"Reset to device" Megasr1

SDoug3 · ‎08-07-2012

Hello,

My server (s5520hc) is reporting, in the system event log, "Reset to device \device\raidport0 was issued megasr1." There is also a report of a bad block.

I have updated all the system's firmware and started a chkdsk. There are no updated drivers since the server was initially installed. Windows security is updated completely. The system is installed with Windows Server 2008 R2 Core and the RAID reports fine, within the RAID Bios, and is online. The system is configured with three 1TB drives RAID 5.

Are there any suggestions someone might give as addition things to perform and/or checkout? I don't like using whiz-skbang third-party utilities if at all possible. The resetting just started recently as far as I can tell.

Thank you,

Steve

AP16 · ‎08-07-2012

LSI hardware&soft still do not allow to get full SMART stats from individual HDDs in RAID array. The only way to learn about current HDD health stats is to dismount an array, connect disks to MB individually and look an their SMART reports via advanced SMART-capable tool, like Sandra or Everest.

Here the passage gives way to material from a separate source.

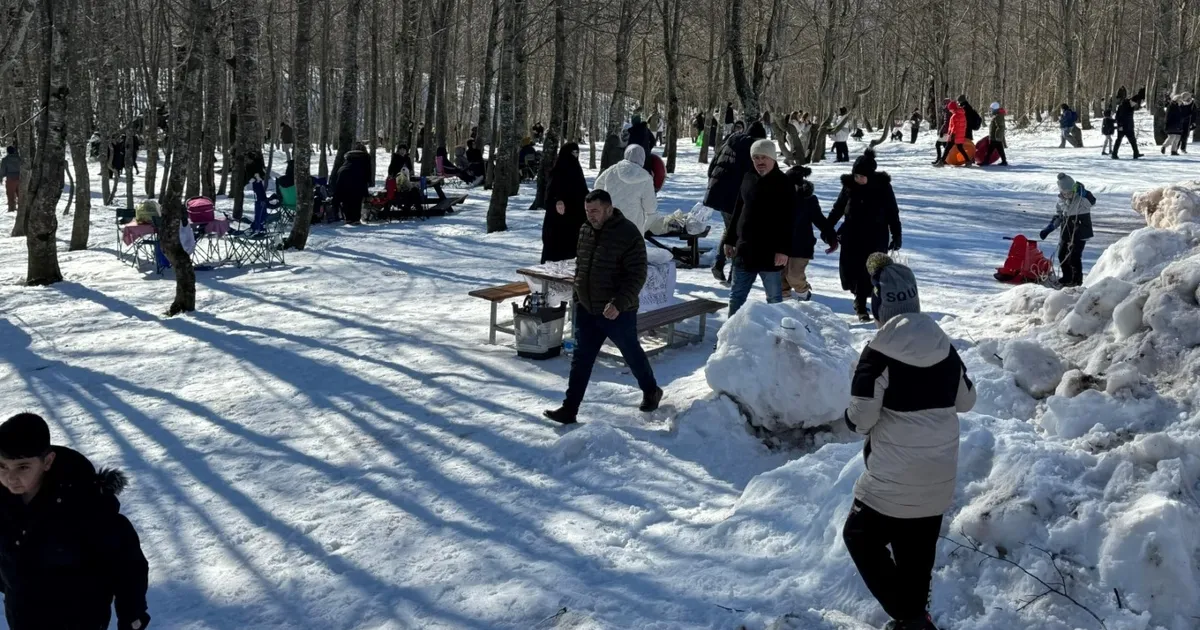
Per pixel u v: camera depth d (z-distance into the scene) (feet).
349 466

Resets usually happened when a HDD is take for operation completion too much time (for example, if real bad block occurs on disk plate and remapping process from spare area was initiated in HDD). RAID controllers have limitations for HDD answer time, so if HDD is waiting for error resilience too long RAID controller catch this as a physical sense lost and resets the channel.

There are a special feature of enterprise HDDs to deal with this trouble called SCT Error Recovery Control. This feature define a maximum time for HDD to wait for read/write error recovery. Desktop HDDs have this time as 0 - i.e. wait infinitely, enterprise HDDs (RAID-edition) usually limit it for like 7 s, HDD will report for RAID controller about operation incompletion in the right time, RAID controller will reissue the operation to HDD without link reset and HDD will complete error recovery actions in background.

Unusually long response time for HDD generally said that disk is near dead, but sometimes disk is still fine, only need the SCT limitation. Because RAID-edition and desktop disks are usually based on same hardware, only firmware settings and tests duration differ, SCT Error Recovery Control time can be changed from a default value of 0 to something affordable for RAID setup. In Linux SCT time for HDD can be set via smartctl tool (smartctl -l scterc /dev/sda will show current value in 0,1 s units), in other OSes you need an utility from HDD manufacturer or use of a Linux Live CD.

Another potential source of a disk timeouts is a write cache of a HDDs. You must check that HDDs write cache is disabled in RAID BIOS/console settings for a array. In rare times RAID firmware unable to switch off write cache of a desktop HDDs connected, so again use of a manufacturer supplied tools is required for this task completion on each individual HDD.

SDoug3 · ‎08-07-2012

Mr. JFFulcrum, thank you for the clarification. My drives are normal desktop grade SATAs. I figured going with the internal RAID controller (activated by a chip of sort on the motherboard) was sufficient.

Thanks for your insight. I am going to look into the LIVE CD and HDD mfg information. I appreciate it.